E che dire poi del cosiddetto “cristocentrismo” di Francesco? Gesù, con
l’amore, indicava certo a Francesco e a tutti noi un modo per “correggere” le
conseguenze delle crudeli creazioni del Signore del mondo, contrapponendosi in tal
modo alla iniqua Legge paterna. Ma se Gesù Cristo è da considerare eguale al
Padre, se è quel Logos in virtù del quale tutto è stato fatto, ed è quindi anch’egli
autore, o quantomeno complice, di questi misfatti, che significato può avere
l’invito a seguire il suo insegnamento e a richiamarsi a lui? La risposta
dell’“uomo di fede” dice che se la vita e la storia dell’uomo si chiudono
nell’orizzonte di questo mondo non è più possibile parlare di amore e di
giustizia di Dio, ma se la fede dilata l’orizzonte e include l’ignoto e
incomprensibile volere divino… La risposta è da prendere in considerazione, ma
noi di fronte al mistero del male e del dolore non possiamo giustificare alcun
rinvio, dobbiamo comportarci, almeno, “come se” la storia trovasse la sua
conclusione in questo mondo, altrimenti sofferenza, da un lato, e la misericordia,
l’amore, la compassione, dall’altro, diverrebbero solo una recita e non
varrebbe la pena di prendere sul serio il dolore e occuparsi di chi soffre,
lasciando a Dio soltanto il compito dell’aiuto, secondo i suoi inesplicabili
disegni.
Un bel pasticcio, per il povero Francesco!

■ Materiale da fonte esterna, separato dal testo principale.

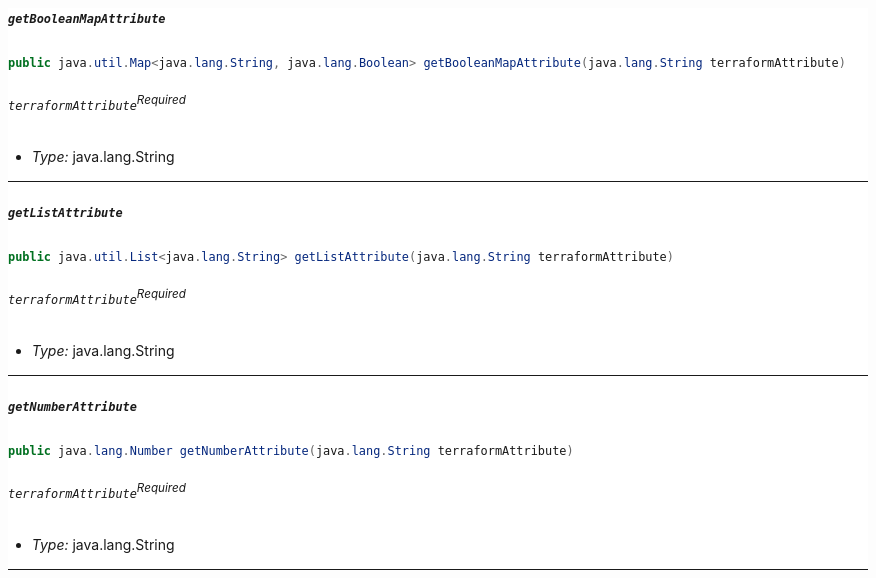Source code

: ##### `getBooleanMapAttribute` <a name="getBooleanMapAttribute" id="@cdktf/provider-mongodbatlas.dataMongodbatlasFederatedSettingsOrgConfig.DataMongodbatlasFederatedSettingsOrgConfigRoleMappingsOutputReference.getBooleanMapAttribute"></a>

```java
public java.util.Map<java.lang.String, java.lang.Boolean> getBooleanMapAttribute(java.lang.String terraformAttribute)
```

###### `terraformAttribute`<sup>Required</sup> <a name="terraformAttribute" id="@cdktf/provider-mongodbatlas.dataMongodbatlasFederatedSettingsOrgConfig.DataMongodbatlasFederatedSettingsOrgConfigRoleMappingsOutputReference.getBooleanMapAttribute.parameter.terraformAttribute"></a>

- *Type:* java.lang.String

---

##### `getListAttribute` <a name="getListAttribute" id="@cdktf/provider-mongodbatlas.dataMongodbatlasFederatedSettingsOrgConfig.DataMongodbatlasFederatedSettingsOrgConfigRoleMappingsOutputReference.getListAttribute"></a>

```java
public java.util.List<java.lang.String> getListAttribute(java.lang.String terraformAttribute)
```

###### `terraformAttribute`<sup>Required</sup> <a name="terraformAttribute" id="@cdktf/provider-mongodbatlas.dataMongodbatlasFederatedSettingsOrgConfig.DataMongodbatlasFederatedSettingsOrgConfigRoleMappingsOutputReference.getListAttribute.parameter.terraformAttribute"></a>

- *Type:* java.lang.String

---

##### `getNumberAttribute` <a name="getNumberAttribute" id="@cdktf/provider-mongodbatlas.dataMongodbatlasFederatedSettingsOrgConfig.DataMongodbatlasFederatedSettingsOrgConfigRoleMappingsOutputReference.getNumberAttribute"></a>

```java
public java.lang.Number getNumberAttribute(java.lang.String terraformAttribute)
```

###### `terraformAttribute`<sup>Required</sup> <a name="terraformAttribute" id="@cdktf/provider-mongodbatlas.dataMongodbatlasFederatedSettingsOrgConfig.DataMongodbatlasFederatedSettingsOrgConfigRoleMappingsOutputReference.getNumberAttribute.parameter.terraformAttribute"></a>

- *Type:* java.lang.String

---
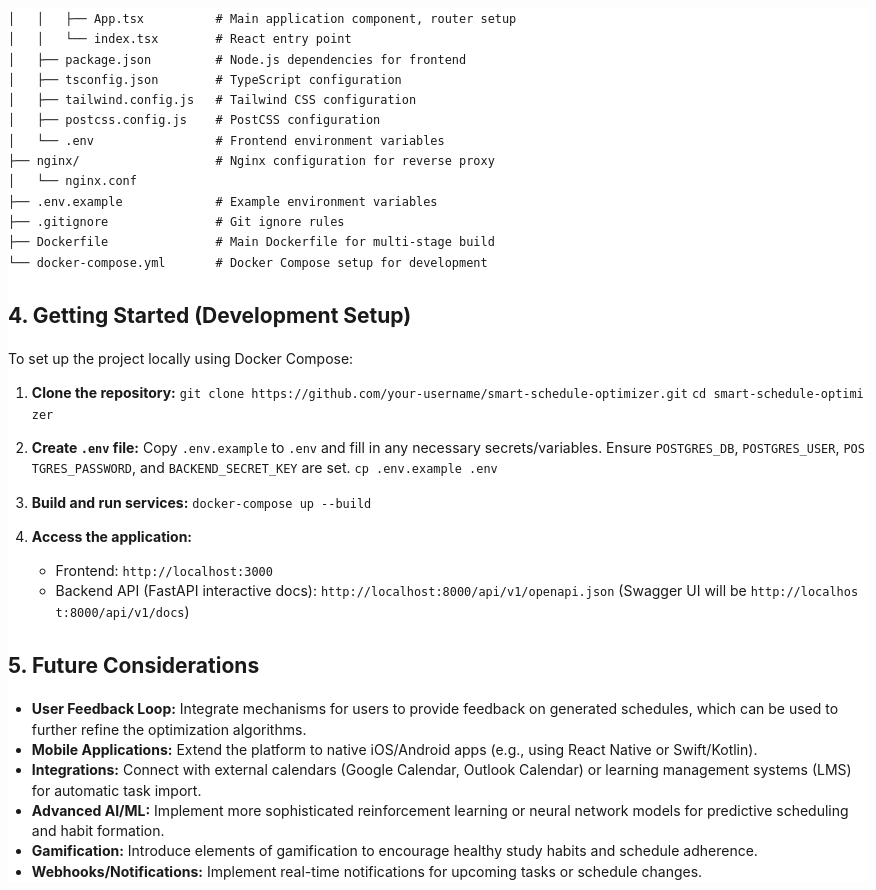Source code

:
 ```
│   │   ├── App.tsx          # Main application component, router setup
│   │   └── index.tsx        # React entry point
│   ├── package.json         # Node.js dependencies for frontend
│   ├── tsconfig.json        # TypeScript configuration
│   ├── tailwind.config.js   # Tailwind CSS configuration
│   ├── postcss.config.js    # PostCSS configuration
│   └── .env                 # Frontend environment variables
├── nginx/                   # Nginx configuration for reverse proxy
│   └── nginx.conf
├── .env.example             # Example environment variables
├── .gitignore               # Git ignore rules
├── Dockerfile               # Main Dockerfile for multi-stage build
└── docker-compose.yml       # Docker Compose setup for development
```

## 4. Getting Started (Development Setup)

To set up the project locally using Docker Compose:

1.  **Clone the repository:**
    `git clone https://github.com/your-username/smart-schedule-optimizer.git`
    `cd smart-schedule-optimizer`

2.  **Create `.env` file:**
    Copy `.env.example` to `.env` and fill in any necessary secrets/variables. Ensure `POSTGRES_DB`, `POSTGRES_USER`, `POSTGRES_PASSWORD`, and `BACKEND_SECRET_KEY` are set.
    `cp .env.example .env`

3.  **Build and run services:**
    `docker-compose up --build`

4.  **Access the application:**
    *   Frontend: `http://localhost:3000`
    *   Backend API (FastAPI interactive docs): `http://localhost:8000/api/v1/openapi.json` (Swagger UI will be `http://localhost:8000/api/v1/docs`)

## 5. Future Considerations

*   **User Feedback Loop:** Integrate mechanisms for users to provide feedback on generated schedules, which can be used to further refine the optimization algorithms.
*   **Mobile Applications:** Extend the platform to native iOS/Android apps (e.g., using React Native or Swift/Kotlin).
*   **Integrations:** Connect with external calendars (Google Calendar, Outlook Calendar) or learning management systems (LMS) for automatic task import.
*   **Advanced AI/ML:** Implement more sophisticated reinforcement learning or neural network models for predictive scheduling and habit formation.
*   **Gamification:** Introduce elements of gamification to encourage healthy study habits and schedule adherence.
*   **Webhooks/Notifications:** Implement real-time notifications for upcoming tasks or schedule changes.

Abbraccio per abbraccio non
sarà più adeguato, oggi, procedere nell’opera di chi, dopo la individuazione
del Mycobacterium leprae,
responsabile della malattia, cerca di combatterla con chemioterapici e
antibiotici? Non è questo l’abbraccio che maggiormente può aiutare gli
sfortunati nostri fratelli, ingiustamente colpiti da questa infezione, e che
risponde in modo più adeguato al nostro “moderno” spirito di solidarietà?
1 commento:
Riflettevo come nella tradizione Chan Buddhista si ritrovi niente meno che un patriarca sofferente di lebbra, un illuminato il cui pensiero viene "abbracciato" da quanti accolgono anche questa Via. Nell'apparente antitesi dei due pensieri potrebbe essere interessante una sintesi tra il santo che abbraccia il lebbroso e i devoti che abbracciano il santo (lebbroso).